_STORED DATA_:
- - -
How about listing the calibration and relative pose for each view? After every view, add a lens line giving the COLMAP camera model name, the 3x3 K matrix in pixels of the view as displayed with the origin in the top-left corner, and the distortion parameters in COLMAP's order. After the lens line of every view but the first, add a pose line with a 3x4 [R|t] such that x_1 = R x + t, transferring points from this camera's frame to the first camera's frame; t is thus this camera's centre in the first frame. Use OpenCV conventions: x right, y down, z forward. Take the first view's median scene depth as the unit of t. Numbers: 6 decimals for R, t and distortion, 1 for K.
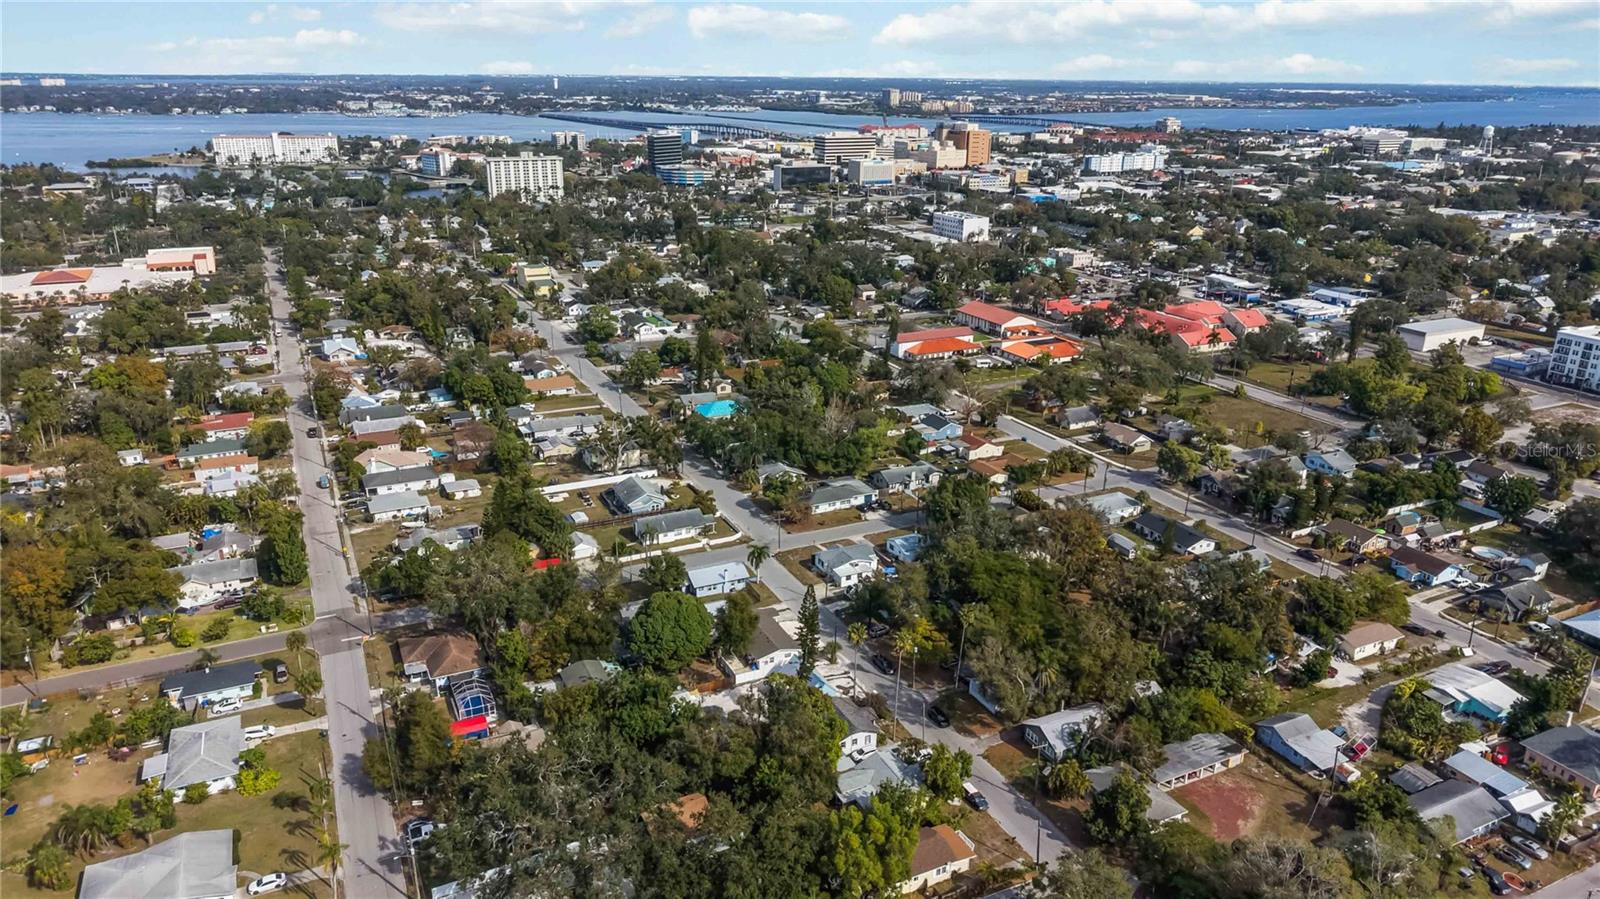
lens RADIAL K [[1067.5, 0, 802.7], [0, 1067.5, 450.6], [0, 0, 1]] dist [0.004291, -0.006030]
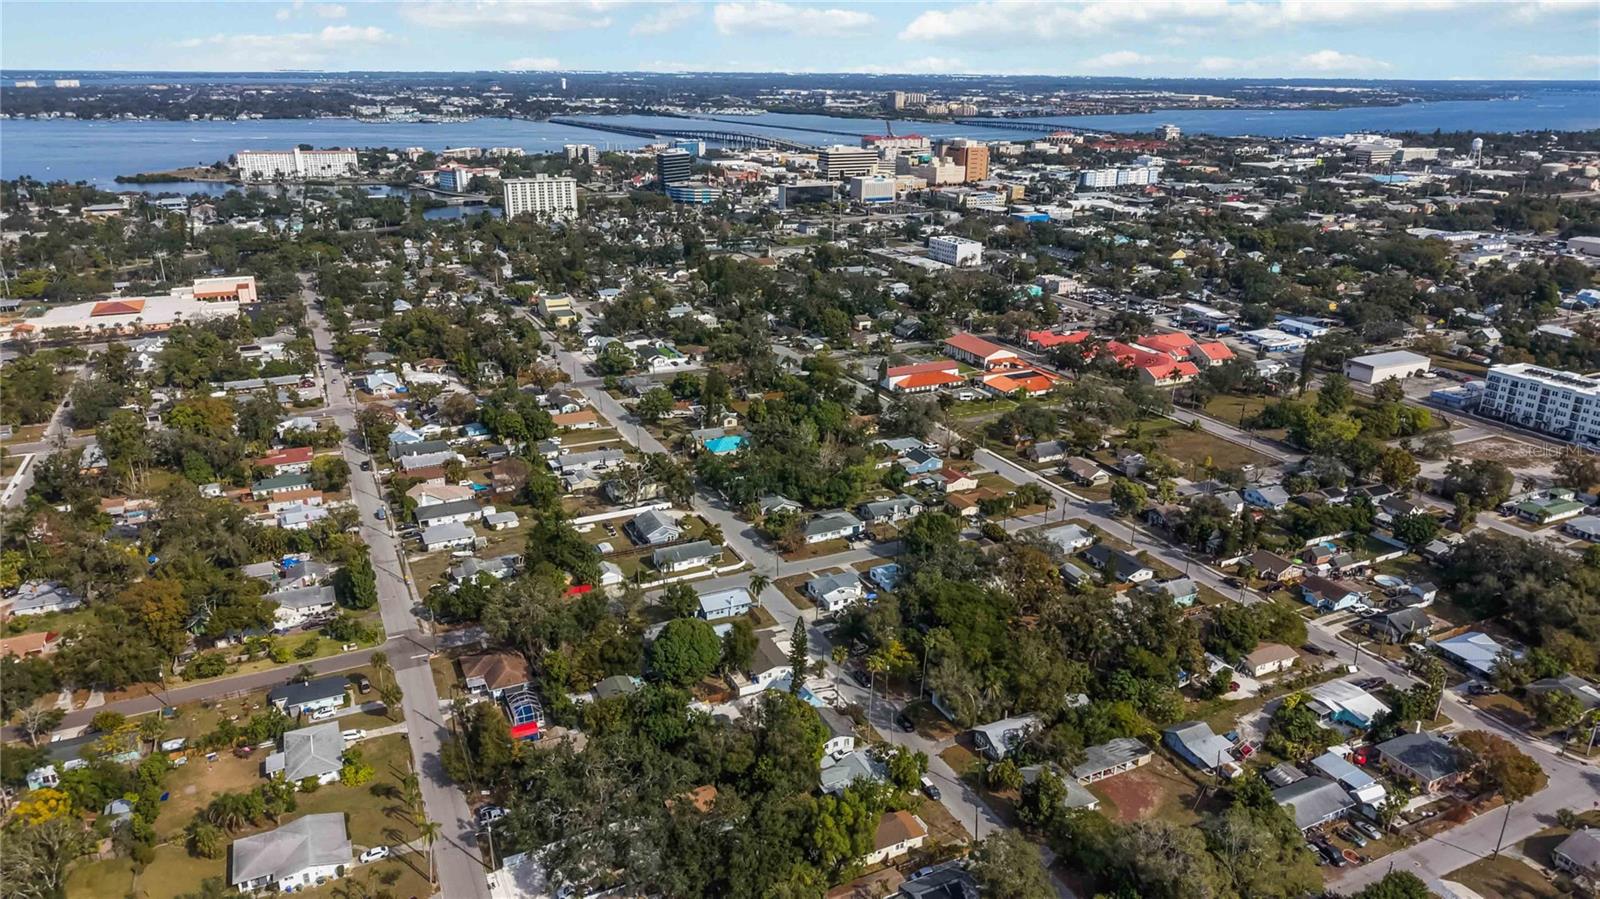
lens RADIAL K [[1067.5, 0, 799.2], [0, 1067.5, 447.7], [0, 0, 1]] dist [0.004291, -0.006030]
pose [[0.999951, -0.000400, -0.009894, 0.009936], [0.000416, 0.999998, 0.001695, -0.038341], [0.009893, -0.001699, 0.999950, -0.124631]]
- - -
Copy the data verbatim, skipping any image it holds.

_RESPONSE TO THIS TASK_:
How about listing the calibration and relative pose for each view? After every view, add a lens line giving the COLMAP camera model name, the 3x3 K matrix in pixels of the view as displayed with the origin in the top-left corner, and the distortion parameters in COLMAP's order. After the lens line of every view but the first, add a pose line with a 3x4 [R|t] such that x_1 = R x + t, transferring points from this camera's frame to the first camera's frame; t is thus this camera's centre in the first frame. Use OpenCV conventions: x right, y down, z forward. Take the first view's median scene depth as the unit of t. Numbers: 6 decimals for R, t and distortion, 1 for K.
lens RADIAL K [[1067.5, 0, 802.7], [0, 1067.5, 450.6], [0, 0, 1]] dist [0.004291, -0.006030]
lens RADIAL K [[1067.5, 0, 799.2], [0, 1067.5, 447.7], [0, 0, 1]] dist [0.004291, -0.006030]
pose [[0.999951, -0.000400, -0.009894, 0.009936], [0.000416, 0.999998, 0.001695, -0.038341], [0.009893, -0.001699, 0.999950, -0.124631]]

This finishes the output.